__LIST OF TASKS__.
**1.** In the article on McKinsey's marketing AI research, what percentage of chief marketing officers were worried about their own jobs?
**2.** Revise the passage of the McKinsey article starting with "Excitement is broad: 86%" and going on through "levels of concern.", putting "eager" in place of "enthusiastic".

__PAGE EXCERPT__.
########################################
McKinsey finds widespread AI adoption and high job anxiety among marketers

McKinsey finds 80% of CMOs fear AI will cost them their jobs. Yet fewer than 10% of companies see real business value from the technology.

Categorized in: AI News Marketing
Published on: Jun 30, 2026
McKinsey finds widespread AI adoption and high job anxiety among marketers

At Cannes Lions, McKinsey released research showing that while 88% of companies use AI in marketing and most marketers are excited, fewer than 10% have captured real business value. The survey of more than 500 marketers also found that 57% feel anxious about AI's impact - and that anxiety reaches the very top, with 80% of chief marketing officers worried about their own jobs.

McKinsey's report, "From anxiety to advantage: A marketing organisation that thrives with AI," interviewed marketers and senior leaders across the globe. Kelsey Robinson, a McKinsey senior partner, unpacked the findings at the festival.

The disconnect between use and value

Over 60% of marketers use AI multiple times a week, yet fewer than one in ten organisations say they have seen meaningful returns. "There's this disconnect between usage and the aspiration, and real business impact," Robinson said. The broad adoption hasn't translated into widespread bottom-line gains, leaving many teams unsure how to bridge the gap.

Anxiety spreads across every role

Excitement is broad: 86% of marketers said they are enthusiastic about using AI in their jobs, and among CMOs that figure jumps to 96%. But anxiety runs parallel. Fifty-seven percent of all marketers reported feeling anxious, and 71% of CMOs said the same. Robinson pointed to the most striking stat: "What was most shocking to me is 80% of them were actually worried about their job." She had expected certain functions to be more fearful, but found little variation by role. Copywriters and creative ideation leads carried similar levels of concern.

Moving from efficiency to growth

Robinson said leaders must shift the internal narrative. "First, you really have to have a narrative that isn't just about efficiency," she said. "You have to have a growth aspiration, and it should unlock growth." Many companies approached AI as a cost-cutting tool, which makes marketing teams defensive. Leading firms, she added, are not waiting for perfect data. Instead they take a two-speed approach: test where AI can show value now - in customer support or early personalisation - while continuing to improve data foundations. CMOs tackling this shift can start with a dedicated AI Learning Path for CMOs to move from anxiety to advantage.

A phased transformation at Chime

Robinson pointed to fintech Chime as a standout case. The company's CMO treats AI adoption as a staged organisational change, not a technology rollout. Phase one normalised AI by giving teams tools that made daily work faster. Phase two transformed specific jobs, such as media optimisation. The results: campaign cycles dropped from ten weeks to four, and return on ad spend rose nearly 20 percent. "That is both efficiency and growth. They were able to talk about it as a growth driver and no longer needed to think these things are all trade-offs," Robinson said. Chime's third phase, reimagining entire workflows with "go-to-market AI factories," remains aspirational for most firms. For marketing teams that want to build these AI muscles step by step, a curated set of AI for Marketing Courses covers applications from analytics to creative.

Why this matters for marketing professionals

The risk of ignoring AI is not theoretical. "It might not be AI that takes your job, but it might be someone who's just better at using AI," Robinson said. The research suggests that the gap between companies that crack the value equation and those that don't will widen quickly. For marketers at every level, the path from anxiety to advantage starts with treating AI as a growth lever - and building the skills to use it.
########################################
__RAW DATA__.
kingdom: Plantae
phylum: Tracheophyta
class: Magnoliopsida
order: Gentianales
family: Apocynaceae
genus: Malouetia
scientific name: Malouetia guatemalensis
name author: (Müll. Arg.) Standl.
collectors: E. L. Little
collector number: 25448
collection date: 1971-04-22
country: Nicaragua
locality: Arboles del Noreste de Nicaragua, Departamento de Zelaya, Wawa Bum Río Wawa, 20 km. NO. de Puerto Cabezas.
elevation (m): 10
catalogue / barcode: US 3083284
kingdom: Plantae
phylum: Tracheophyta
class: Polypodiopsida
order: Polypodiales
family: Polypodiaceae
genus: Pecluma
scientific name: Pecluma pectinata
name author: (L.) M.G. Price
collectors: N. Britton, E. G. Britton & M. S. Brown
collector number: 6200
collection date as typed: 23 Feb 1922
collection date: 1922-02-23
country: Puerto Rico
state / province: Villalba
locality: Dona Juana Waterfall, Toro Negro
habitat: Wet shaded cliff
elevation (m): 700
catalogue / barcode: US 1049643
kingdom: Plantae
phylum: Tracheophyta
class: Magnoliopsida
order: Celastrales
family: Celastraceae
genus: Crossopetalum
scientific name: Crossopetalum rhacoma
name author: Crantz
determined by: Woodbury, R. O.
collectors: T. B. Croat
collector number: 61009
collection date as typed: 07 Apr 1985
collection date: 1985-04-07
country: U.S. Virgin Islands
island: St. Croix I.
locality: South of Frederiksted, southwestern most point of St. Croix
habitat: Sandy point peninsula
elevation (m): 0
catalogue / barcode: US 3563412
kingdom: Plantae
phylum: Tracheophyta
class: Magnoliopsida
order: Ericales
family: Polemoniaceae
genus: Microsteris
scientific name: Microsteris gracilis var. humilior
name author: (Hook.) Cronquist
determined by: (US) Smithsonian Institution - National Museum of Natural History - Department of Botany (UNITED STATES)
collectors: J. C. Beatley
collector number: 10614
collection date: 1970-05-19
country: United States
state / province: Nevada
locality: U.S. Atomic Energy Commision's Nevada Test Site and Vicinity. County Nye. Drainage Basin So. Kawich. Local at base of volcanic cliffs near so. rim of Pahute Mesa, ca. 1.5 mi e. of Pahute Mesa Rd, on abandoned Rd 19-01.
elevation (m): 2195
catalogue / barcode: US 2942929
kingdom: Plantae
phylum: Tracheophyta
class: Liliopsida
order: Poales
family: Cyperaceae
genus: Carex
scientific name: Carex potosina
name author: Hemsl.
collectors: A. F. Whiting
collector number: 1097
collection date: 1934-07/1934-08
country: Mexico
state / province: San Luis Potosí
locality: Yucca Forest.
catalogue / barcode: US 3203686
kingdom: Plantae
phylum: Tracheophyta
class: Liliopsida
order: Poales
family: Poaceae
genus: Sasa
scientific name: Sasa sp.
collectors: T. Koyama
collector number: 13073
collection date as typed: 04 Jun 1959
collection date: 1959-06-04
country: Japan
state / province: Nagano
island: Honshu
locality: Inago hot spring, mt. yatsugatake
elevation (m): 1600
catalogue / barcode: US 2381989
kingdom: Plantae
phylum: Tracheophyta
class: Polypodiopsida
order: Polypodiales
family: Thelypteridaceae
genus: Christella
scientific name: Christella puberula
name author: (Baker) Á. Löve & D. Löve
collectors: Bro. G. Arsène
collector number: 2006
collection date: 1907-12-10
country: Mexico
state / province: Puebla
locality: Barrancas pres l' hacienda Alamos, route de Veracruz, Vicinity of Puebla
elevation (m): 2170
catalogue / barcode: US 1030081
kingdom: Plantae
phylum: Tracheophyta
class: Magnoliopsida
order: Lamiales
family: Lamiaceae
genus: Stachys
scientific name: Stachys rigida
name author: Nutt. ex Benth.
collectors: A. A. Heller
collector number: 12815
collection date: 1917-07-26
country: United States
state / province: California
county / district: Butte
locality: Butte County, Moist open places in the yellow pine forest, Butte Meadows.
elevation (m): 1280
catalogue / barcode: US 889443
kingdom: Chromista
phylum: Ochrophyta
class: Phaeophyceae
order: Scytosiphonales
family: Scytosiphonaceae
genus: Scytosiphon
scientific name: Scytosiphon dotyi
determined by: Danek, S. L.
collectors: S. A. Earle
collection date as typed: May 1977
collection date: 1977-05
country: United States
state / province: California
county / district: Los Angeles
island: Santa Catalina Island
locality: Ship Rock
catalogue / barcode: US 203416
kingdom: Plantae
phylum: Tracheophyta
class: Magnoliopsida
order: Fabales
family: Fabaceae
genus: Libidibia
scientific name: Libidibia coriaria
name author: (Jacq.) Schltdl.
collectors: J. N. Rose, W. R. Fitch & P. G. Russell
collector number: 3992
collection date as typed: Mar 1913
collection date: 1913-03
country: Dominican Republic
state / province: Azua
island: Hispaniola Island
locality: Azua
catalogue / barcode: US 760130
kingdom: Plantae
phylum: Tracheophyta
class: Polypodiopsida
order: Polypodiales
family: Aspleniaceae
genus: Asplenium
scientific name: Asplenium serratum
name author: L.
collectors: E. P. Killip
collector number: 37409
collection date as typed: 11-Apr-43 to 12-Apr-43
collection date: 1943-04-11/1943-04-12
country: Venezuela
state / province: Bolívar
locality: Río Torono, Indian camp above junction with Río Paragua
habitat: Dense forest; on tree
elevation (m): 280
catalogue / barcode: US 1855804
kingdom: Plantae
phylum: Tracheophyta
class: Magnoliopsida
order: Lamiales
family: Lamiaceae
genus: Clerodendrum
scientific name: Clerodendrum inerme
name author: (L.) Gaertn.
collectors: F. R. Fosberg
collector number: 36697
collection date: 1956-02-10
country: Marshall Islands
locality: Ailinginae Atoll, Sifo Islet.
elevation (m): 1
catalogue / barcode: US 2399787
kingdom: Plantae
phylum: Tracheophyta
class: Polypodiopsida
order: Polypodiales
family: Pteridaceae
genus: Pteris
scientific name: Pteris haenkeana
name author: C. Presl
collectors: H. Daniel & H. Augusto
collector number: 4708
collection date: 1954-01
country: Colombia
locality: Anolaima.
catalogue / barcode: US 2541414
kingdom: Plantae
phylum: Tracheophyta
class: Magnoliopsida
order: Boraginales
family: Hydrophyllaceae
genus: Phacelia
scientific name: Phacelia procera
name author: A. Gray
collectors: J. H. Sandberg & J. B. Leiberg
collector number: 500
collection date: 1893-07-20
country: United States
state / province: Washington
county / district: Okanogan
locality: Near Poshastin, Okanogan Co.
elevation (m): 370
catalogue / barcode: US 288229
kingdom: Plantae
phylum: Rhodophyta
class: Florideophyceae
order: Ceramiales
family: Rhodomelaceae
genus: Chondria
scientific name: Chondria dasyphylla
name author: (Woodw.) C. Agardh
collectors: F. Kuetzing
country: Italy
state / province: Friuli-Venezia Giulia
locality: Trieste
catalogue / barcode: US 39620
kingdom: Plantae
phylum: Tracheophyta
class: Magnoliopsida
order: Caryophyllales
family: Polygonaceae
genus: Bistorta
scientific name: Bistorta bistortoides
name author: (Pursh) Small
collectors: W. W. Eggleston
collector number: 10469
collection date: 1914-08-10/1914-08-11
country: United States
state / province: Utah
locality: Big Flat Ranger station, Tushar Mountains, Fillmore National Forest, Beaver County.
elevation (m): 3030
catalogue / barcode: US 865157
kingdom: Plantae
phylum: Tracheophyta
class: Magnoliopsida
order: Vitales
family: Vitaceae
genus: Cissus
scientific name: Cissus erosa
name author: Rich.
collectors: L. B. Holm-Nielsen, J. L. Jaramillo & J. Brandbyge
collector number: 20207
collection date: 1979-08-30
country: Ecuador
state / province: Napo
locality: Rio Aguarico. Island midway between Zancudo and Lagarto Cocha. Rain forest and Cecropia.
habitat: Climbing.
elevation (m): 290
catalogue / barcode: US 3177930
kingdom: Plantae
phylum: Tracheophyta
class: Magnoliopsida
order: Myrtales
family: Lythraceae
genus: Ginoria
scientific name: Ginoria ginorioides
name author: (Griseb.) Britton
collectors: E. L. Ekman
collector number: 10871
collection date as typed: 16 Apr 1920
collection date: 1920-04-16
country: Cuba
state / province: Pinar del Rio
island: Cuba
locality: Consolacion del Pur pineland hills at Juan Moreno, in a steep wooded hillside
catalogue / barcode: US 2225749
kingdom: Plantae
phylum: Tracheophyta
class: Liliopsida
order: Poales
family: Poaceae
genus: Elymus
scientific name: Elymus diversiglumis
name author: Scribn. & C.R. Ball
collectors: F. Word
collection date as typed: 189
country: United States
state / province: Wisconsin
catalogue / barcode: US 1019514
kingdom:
########################################
__LIST OF SOLUTIONS__.
**1.** 80%

**2.**
Excitement is broad: 86% of marketers said they are eager about using AI in their jobs, and among CMOs that figure jumps to 96%. But anxiety runs parallel. Fifty-seven percent of all marketers reported feeling anxious, and 71% of CMOs said the same. Robinson pointed to the most striking stat: "What was most shocking to me is 80% of them were actually worried about their job." She had expected certain functions to be more fearful, but found little variation by role. Copywriters and creative ideation leads carried similar levels of concern.